Don Gastone Liut - .
«Noi, comunità atipica, siamo la Chiesa di Gesù, nata dalla sua morte e risurrezione. L’abisso della notte si è trasformato in un abisso di grazia». Don Gastone Liut aspettava il 60° anniversario del Vajont per ripetere ciò che disse alla sua gente di ex sfollati, in occasione del 50°, alla presenza, tra gli altri, del vescovo Giuseppe Pellegrini. Il Vajont, aggiunse allora, «strapiomba ogni giorno nell’invaso della convivenza sociale», nell’ingiustizia, ad esempio, di chi «trova la morte nel fondo di quel nostro invaso che è il Mediterraneo». Il Vajont come metafora di tanti mali e di tanti beni, perché – assicurava sempre don Gastone – «Dio si schiera sempre dalla parte della vittime innocenti».
È toccato proprio al vescovo di Concordia-Pordenone, Pellegrini, annunciare mercoledì la morte di don Gastone Liut, prossimo alla soglia dei 90 anni. «Lo ricordiamo nel suo prezioso ministero per le comunità di Visinale, Erto, Claut, e soprattutto Vajont, dove ha accompagnato la rinascita del paese sconvolto dalla tragedia». Ricoverato per malattia nella casa diocesana del clero a San Vito al Tagliamento, era atteso ancora una volta dalla sua comunità di sopravvissuti del Vajont per continuare un’esperienza pastorale innovativa: una “Nuova Immagine di Parrocchia” costituitasi nel 1971, quindi dopo anni di profuganza, ai piedi delle prime montagne friulane. Tempi durissimi quando accadde la tragedia, 2 mila morti, la notte del 9 ottobre 1963. Don Gastone era parroco di Erto e Casso soltanto da 3 mesi. Come accompagnare tanta sofferenza? In quelle condizioni impossibili, con l’aiuto del Movimento per un Mondo Migliore, e in particolare grazie all'amicizia con padre Jouan Bautista Cappellaro, don Liut sperimentò con tenacia una nuova modalità di pastorale organica, partecipativa ed inclusiva.
Fondata sulla spiritualità di comunione, dal suo sviluppo nacque il Progetto diocesano di Rinnovamento ed Evangelizzazione, un modo di essere Chiesa oggi applicato in tutto il mondo, in modo particolare in America Latina. Al processo del Vajont, che si è svolto a L'Aquila, don Gastone è stato tra i testimoni principali. «Circa la situazione di pericolo preesistente al disastro, posso testimoniare che nel comune di Erto Casso vi era uno stato d'allarme dovuto a fenomeni sismici, ripetutamente avvertiti, e segnalati tempestivamente. L'autorità, a mio avviso, avrebbe dovuto intervenire; non lo ha fatto mai direttamente, o lo ha fatto per interposte persone, e quindi nelle misure prese c'è stata molta imprudenza», dichiarò in aula il sacerdote. «La sera del 9 ottobre di cinquant’anni fa – raccontò don Gastone nel 2013 al nostro giornale - mi ero appena coricato, ero girato su un fianco rivolto verso il lago quando ci fu un movimento sussultorio: ho visto aprirsi la parete e richiudersi subito dopo. Ci rifugiammo a tentoni sulla montagna, aspettammo nel buio sentendo le urla che salivano. Solo alla luce dell’alba vedemmo quell’apocalisse. Nelle acque del lago galleggiavano una bambola smembrata e i relitti di due crocefissi in legno, mutilati...».

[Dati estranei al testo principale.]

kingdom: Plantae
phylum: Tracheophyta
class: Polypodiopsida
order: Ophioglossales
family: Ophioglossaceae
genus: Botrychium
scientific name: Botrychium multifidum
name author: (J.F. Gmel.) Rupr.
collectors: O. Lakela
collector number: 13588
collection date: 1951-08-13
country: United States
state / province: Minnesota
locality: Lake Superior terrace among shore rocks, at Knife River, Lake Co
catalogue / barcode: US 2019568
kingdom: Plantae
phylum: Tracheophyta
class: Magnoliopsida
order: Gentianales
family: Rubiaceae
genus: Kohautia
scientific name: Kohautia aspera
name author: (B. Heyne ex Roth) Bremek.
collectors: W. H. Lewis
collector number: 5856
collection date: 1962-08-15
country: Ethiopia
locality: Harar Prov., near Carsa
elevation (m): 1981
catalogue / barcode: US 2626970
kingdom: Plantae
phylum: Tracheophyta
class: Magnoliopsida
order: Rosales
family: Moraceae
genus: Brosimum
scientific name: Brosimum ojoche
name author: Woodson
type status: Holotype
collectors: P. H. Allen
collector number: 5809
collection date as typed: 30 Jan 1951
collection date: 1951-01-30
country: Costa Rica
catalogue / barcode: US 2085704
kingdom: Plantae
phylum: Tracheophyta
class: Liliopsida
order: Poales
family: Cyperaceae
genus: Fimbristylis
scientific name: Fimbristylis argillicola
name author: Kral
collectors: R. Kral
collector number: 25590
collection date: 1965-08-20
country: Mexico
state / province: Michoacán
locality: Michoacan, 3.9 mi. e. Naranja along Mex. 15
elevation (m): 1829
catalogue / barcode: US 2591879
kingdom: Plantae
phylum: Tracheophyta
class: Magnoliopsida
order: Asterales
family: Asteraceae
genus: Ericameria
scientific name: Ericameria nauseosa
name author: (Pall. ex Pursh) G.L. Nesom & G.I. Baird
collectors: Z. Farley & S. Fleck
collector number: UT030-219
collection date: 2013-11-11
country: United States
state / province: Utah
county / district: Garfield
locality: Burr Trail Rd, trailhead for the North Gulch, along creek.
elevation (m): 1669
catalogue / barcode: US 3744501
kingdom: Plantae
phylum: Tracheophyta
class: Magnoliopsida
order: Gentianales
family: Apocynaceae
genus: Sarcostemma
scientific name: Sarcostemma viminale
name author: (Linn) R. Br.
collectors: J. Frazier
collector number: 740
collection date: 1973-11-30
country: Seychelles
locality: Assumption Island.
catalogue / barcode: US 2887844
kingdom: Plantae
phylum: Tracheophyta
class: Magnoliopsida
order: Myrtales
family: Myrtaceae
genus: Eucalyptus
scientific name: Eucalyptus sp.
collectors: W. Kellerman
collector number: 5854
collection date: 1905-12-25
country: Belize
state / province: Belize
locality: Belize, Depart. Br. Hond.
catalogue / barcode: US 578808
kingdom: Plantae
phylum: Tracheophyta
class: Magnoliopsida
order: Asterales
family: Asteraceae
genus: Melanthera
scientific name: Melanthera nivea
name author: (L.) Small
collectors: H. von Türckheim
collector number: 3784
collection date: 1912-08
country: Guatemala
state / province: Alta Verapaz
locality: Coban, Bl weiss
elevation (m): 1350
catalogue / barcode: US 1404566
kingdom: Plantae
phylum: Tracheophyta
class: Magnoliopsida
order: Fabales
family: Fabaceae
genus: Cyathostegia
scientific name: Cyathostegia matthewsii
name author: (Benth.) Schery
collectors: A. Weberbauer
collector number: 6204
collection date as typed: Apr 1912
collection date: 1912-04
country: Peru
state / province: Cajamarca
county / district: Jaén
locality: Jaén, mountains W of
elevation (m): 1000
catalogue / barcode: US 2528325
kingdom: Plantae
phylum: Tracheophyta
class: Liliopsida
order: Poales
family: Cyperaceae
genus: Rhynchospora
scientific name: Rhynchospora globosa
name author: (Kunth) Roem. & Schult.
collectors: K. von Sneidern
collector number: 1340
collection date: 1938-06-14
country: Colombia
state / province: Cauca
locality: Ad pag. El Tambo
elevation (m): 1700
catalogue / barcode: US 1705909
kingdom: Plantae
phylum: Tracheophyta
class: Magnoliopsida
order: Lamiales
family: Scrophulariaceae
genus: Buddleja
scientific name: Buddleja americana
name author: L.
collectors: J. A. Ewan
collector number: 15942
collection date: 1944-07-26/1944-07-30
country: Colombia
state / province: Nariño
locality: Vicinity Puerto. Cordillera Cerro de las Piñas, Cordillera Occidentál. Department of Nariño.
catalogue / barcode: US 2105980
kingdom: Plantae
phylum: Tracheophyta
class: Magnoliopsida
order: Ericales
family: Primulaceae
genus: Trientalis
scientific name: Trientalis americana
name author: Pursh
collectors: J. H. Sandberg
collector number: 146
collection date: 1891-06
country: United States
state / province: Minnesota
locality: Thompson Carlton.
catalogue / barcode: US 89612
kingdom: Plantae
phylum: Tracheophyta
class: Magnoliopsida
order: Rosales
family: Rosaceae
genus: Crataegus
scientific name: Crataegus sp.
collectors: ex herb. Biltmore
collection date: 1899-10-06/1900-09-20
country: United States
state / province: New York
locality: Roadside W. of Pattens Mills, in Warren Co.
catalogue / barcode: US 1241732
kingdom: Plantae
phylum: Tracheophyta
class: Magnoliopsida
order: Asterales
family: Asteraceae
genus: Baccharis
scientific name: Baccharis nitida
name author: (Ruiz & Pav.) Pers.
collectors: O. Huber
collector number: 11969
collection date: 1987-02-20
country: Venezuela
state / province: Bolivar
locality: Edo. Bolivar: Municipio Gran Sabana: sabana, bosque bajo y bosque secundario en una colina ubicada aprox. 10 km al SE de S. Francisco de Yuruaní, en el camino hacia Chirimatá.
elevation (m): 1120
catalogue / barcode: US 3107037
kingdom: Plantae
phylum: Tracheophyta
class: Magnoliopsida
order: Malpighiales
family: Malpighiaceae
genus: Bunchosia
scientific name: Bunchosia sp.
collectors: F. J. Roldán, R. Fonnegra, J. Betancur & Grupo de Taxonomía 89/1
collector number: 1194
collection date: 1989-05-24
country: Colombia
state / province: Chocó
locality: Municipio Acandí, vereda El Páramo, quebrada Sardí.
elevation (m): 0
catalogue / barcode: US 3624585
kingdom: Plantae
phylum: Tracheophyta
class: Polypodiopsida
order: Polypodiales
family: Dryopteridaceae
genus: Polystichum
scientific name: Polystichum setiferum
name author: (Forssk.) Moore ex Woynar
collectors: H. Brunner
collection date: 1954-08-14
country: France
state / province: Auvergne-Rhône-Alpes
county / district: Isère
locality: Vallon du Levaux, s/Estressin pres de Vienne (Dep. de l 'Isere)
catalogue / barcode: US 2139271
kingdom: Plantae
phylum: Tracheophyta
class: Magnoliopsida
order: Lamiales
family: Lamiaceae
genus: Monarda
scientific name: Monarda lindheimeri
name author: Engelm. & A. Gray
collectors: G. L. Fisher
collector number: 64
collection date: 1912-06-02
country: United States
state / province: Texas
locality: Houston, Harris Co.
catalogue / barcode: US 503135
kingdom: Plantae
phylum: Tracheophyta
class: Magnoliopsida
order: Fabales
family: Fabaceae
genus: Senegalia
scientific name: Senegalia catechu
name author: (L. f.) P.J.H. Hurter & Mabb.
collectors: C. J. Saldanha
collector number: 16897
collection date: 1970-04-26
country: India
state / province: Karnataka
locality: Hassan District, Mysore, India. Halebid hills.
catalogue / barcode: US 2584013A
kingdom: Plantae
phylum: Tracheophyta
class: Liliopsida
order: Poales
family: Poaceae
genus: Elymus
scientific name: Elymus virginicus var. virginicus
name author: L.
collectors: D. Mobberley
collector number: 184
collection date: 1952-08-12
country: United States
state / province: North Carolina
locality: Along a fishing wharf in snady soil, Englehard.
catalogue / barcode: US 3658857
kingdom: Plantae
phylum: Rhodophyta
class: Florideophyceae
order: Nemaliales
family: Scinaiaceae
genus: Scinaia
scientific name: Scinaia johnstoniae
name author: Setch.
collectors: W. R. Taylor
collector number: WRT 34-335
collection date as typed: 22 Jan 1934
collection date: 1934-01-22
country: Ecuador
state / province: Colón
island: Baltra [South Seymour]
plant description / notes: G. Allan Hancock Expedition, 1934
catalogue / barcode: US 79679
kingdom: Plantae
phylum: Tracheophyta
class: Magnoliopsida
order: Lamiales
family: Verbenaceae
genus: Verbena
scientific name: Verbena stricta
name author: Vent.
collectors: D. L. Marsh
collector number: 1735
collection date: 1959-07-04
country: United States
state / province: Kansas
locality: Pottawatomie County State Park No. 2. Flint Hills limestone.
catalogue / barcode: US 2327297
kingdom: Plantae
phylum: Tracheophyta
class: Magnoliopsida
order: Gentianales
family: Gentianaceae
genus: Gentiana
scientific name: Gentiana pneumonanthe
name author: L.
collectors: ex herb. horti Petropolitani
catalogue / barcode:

“Il parroco del Vajont”, è sempre stato chiamato don Gastone. «Un prete infaticabile e sempre vicino alla gente – così lo piangono nella sua Vajont -, non si è mai tirato indietro di fronte alle sfide di far crescere una comunità trasportata in pianura e inserita da un giorno all'altro in un contesto diverso da quello di origine: fu un riferimento nei mesi del dramma, ma anche nei decenni successivi lontani dalla nostra terra». Ha combattuto strenuamente e a lungo contro la piaga dell'alcolismo e delle dipendenze, creando uno dei primi centri di ascolto del Friuli, aiutato dalle sue storiche collaboratrici, suor Leonia e suor Cecilia. «Un coraggioso uomo di fede che si è sempre speso in prima persona per i diritti delle genti del Vajont» lo ha definito Massimiliano Fedriga, presidente della Regione. I funerali domani alle 10 a Vajont.